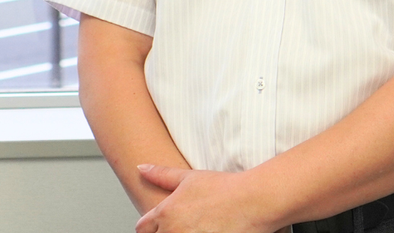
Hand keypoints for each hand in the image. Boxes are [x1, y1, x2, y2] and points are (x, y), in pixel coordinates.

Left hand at [135, 165, 285, 232]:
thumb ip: (161, 174)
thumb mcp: (188, 177)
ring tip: (197, 228)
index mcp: (165, 214)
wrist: (253, 202)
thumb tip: (140, 168)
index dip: (149, 226)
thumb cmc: (223, 188)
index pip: (142, 229)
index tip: (159, 225)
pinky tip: (208, 232)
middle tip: (183, 226)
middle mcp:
____
▶ [About this exercise] Wherever the string "hand" appears in the data above, copy the line it sits in.

▶ [Answer space]
Hand keypoints for each hand in the image. Boxes are [x1, y1, x2, y2] and points are (x, y), in pixel coordinates.
Left hand at [135, 165, 285, 232]:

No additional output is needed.